Schedule reliability recorded another marginal improvement in November 2021, maintaining the range of 34%-40% that we have seen throughout the year.
The average delay for late vessel arrivals also recorded a slight improvement, decreasing by -0.09 days M/M to 7.34 days. That said, the level of delays in 2021 continue to be the highest across each month when compared historically.
Ocean carriers, obliged to temporarily omit severely congested ports during the current supply chain disruptions, are rethinking their network coverage in favour of a permanent change to fewer hubs. For instance, Hapag Lloyd aims at simplifying its network which has become too complex over years of trade evolvement and acquisitions, thereby cutting costs by using fewer hubs in order to improve quality of service. Nevertheless, as member of THE Alliance, the carrier has to reach an agreement with its partners prior to this.
Major ocean carriers are to make astonishing and unexpected profits.
After reporting even better-than-expected profits for the third quarter, they are being forced yet again to upgrade full-year earnings forecasts. The cumulative profit for the liner industry could be nearer to $200bn, that is double the profit made by carriers in the past 20 years.
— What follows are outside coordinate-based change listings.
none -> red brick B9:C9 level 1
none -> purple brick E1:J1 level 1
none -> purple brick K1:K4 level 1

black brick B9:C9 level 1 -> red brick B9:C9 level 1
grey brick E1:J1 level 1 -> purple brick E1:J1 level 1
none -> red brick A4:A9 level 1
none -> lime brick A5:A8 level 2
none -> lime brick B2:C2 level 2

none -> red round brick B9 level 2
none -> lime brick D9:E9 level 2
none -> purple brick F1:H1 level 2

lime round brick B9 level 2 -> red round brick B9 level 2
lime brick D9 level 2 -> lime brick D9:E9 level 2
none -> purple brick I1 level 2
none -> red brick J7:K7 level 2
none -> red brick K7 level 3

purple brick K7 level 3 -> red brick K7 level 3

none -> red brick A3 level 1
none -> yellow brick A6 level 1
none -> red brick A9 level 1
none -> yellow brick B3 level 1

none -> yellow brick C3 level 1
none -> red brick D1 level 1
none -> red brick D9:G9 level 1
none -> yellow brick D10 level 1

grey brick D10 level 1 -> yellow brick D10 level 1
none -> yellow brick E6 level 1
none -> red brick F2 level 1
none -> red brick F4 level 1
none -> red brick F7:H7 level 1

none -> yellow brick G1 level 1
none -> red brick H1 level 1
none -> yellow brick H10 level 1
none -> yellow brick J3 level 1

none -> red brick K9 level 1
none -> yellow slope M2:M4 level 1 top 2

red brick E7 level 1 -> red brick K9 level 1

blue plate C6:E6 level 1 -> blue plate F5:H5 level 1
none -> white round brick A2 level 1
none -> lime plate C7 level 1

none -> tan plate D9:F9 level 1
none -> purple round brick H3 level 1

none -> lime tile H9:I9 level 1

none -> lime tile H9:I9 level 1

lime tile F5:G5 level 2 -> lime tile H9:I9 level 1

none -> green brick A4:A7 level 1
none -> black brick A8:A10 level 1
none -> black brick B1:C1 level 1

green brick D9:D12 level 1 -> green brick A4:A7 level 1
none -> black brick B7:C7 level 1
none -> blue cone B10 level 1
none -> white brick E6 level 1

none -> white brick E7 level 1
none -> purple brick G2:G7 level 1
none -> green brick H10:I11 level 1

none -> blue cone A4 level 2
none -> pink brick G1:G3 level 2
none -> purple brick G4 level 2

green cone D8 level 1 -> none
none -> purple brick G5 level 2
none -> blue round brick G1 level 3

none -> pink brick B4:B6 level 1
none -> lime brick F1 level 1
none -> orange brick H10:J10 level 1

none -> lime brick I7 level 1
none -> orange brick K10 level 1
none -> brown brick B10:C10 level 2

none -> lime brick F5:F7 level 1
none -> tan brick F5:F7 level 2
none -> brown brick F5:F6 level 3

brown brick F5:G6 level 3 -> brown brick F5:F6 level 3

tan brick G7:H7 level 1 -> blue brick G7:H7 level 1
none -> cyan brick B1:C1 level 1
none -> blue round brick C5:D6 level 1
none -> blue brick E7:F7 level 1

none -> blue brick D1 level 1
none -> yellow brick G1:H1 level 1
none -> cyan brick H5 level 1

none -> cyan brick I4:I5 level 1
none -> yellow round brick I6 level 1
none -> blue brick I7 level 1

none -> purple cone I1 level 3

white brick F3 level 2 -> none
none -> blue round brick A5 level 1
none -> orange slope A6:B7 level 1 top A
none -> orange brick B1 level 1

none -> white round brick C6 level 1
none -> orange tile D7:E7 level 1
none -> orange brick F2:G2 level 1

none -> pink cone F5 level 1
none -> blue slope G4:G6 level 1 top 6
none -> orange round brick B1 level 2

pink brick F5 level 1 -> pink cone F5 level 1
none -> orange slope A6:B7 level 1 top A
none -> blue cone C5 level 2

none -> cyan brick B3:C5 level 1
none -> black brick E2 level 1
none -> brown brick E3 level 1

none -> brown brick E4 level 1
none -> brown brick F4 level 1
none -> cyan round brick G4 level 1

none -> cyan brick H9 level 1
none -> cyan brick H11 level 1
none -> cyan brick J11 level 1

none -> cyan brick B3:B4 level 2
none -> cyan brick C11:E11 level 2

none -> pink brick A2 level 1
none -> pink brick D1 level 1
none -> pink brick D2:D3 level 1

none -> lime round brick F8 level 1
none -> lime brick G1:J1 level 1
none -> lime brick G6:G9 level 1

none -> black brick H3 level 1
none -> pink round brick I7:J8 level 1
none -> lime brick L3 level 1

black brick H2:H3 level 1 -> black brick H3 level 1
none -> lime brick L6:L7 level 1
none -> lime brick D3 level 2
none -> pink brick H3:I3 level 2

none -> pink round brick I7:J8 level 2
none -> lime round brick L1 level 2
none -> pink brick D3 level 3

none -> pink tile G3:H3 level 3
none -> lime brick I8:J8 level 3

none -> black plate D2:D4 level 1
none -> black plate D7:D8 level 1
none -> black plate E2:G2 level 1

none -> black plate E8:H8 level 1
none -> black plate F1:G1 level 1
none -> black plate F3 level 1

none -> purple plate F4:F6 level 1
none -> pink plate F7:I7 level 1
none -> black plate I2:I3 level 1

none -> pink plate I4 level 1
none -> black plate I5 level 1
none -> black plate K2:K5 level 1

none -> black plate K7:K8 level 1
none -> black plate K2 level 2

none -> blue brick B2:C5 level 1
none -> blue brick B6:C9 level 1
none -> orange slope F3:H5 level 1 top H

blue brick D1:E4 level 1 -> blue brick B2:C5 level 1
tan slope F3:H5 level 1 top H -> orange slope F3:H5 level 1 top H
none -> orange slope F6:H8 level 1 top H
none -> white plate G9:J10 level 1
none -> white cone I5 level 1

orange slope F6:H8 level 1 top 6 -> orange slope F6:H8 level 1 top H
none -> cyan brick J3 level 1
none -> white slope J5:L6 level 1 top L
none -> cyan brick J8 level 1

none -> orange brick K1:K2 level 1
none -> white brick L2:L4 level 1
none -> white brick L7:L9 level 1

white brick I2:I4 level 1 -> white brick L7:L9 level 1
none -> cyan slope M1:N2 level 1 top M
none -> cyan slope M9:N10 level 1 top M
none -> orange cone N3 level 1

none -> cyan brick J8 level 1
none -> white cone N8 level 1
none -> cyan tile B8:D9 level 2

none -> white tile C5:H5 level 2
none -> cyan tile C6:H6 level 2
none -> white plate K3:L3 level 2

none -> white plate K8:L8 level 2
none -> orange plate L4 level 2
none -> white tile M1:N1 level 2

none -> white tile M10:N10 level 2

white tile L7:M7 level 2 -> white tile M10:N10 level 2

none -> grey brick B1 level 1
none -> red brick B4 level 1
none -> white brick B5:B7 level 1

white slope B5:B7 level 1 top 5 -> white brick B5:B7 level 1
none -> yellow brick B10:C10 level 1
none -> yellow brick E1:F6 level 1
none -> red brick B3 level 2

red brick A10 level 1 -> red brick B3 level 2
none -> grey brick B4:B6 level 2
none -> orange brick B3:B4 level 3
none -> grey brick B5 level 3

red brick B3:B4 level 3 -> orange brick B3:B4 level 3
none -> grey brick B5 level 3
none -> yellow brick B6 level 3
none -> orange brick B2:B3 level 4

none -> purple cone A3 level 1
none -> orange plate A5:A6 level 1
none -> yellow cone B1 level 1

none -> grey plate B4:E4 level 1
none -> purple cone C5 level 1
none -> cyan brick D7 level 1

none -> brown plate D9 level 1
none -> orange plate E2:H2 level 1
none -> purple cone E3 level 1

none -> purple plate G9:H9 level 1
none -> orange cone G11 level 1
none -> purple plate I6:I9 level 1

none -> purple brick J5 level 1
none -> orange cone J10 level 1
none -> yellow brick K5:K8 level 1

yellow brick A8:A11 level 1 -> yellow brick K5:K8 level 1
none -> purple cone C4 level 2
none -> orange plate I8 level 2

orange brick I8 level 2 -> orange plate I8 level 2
Unprecedented earnings for container shipping in Q3 see the industry outpacing the world’s largest tech giants in terms of Q3 profitability.
Unsurprisingly carriers do not lack ideas to spend these huge revenues.
Investment in the containership orderbook is the highest it has been in nearly 15 years. According to Drewry, fleet growth will still lag behind demand growth in 2022 but there is a risk of returning to overcapacity from 2023 onwards when recent orders start to be delivered.